From a technical perspective, Bluetooth operates in the international 2.4 GHz frequency band with a gross data rate of 1Mbit/s. The nominal range of a Bluetooth device is 10 meters. Two or more Bluetooth devices can form a piconet. To regulate traffic between devices, one must become a master – usually the device that establishes the piconet. The others are termed slaves. A group of piconets is termed a scatternet. A device may be a member of a number of piconets at the same time. One of the advantages of the piconet-scatternet architecture is that it can increase both the range and the data throughput of individual devices.
One of the primary objectives of satellite telephony is to extend access to people in remote areas where terrestrial fixed line and cellular services do not exist. By regarding a satellite as a base station in orbit, the principles behind satellite telephony are very similar to those underpinning cellular communications.
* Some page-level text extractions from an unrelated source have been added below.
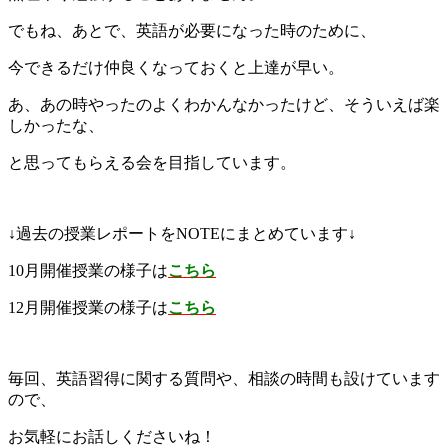
でもね、あとで、英語が必要になった時のために、
今できるだけ仲良くなっておくと上達が早い。
あ、あの時やったのよくわかんなかったけど、そういえば楽
しかったな、
と思ってもらえる会を目指しています。
↓過去の授業レポートをNOTEにまとめています↓
10月開催授業の様子は
こちら
12月開催授業の様子は
こちら
毎回、英語習得に関する質問や、相談の時間も設けています
ので、
お気軽にお話しくださいね！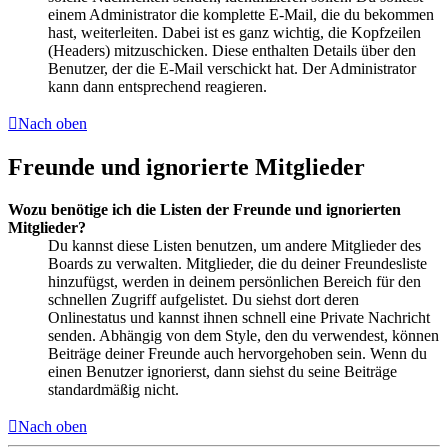
einem Administrator die komplette E-Mail, die du bekommen
hast, weiterleiten. Dabei ist es ganz wichtig, die Kopfzeilen
(Headers) mitzuschicken. Diese enthalten Details über den
Benutzer, der die E-Mail verschickt hat. Der Administrator
kann dann entsprechend reagieren.
Nach oben
Freunde und ignorierte Mitglieder
Wozu benötige ich die Listen der Freunde und ignorierten
Mitglieder?
Du kannst diese Listen benutzen, um andere Mitglieder des
Boards zu verwalten. Mitglieder, die du deiner Freundesliste
hinzufügst, werden in deinem persönlichen Bereich für den
schnellen Zugriff aufgelistet. Du siehst dort deren
Onlinestatus und kannst ihnen schnell eine Private Nachricht
senden. Abhängig von dem Style, den du verwendest, können
Beiträge deiner Freunde auch hervorgehoben sein. Wenn du
einen Benutzer ignorierst, dann siehst du seine Beiträge
standardmäßig nicht.
Nach oben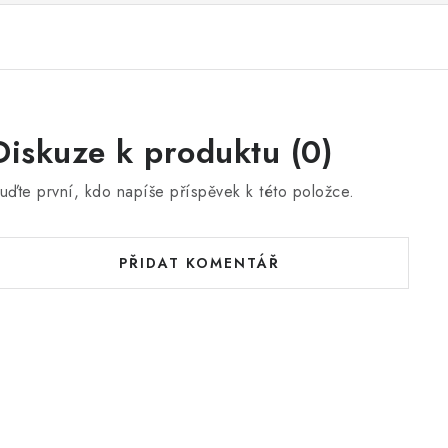
Diskuze k produktu (0)
uďte první, kdo napíše příspěvek k této položce.
PŘIDAT KOMENTÁŘ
However, subscribers to a satellite service enjoy global roaming, a feature not yet available to their terrestrial cellular counterparts. Satellite telephony systems can be classified according to the height of their orbits (table 2). The success of satellite based telephony systems has been varied. While the technology is proven, nevertheless, there have been some high profile spectacular commercial failures. Both Iridium and ICO were rescued from bankruptcy. Naturally, the reasons given vary. However it is thought that events on the ground, namely the success of 2G networks contributed. For example, Iridium was conceived in the early 1990s, but by the time it was deployed (almost a decade later), it could not compete competitively with GSM. However, its revised business model is geared towards serving industrial and institutional subscribers rather than the personal communications market.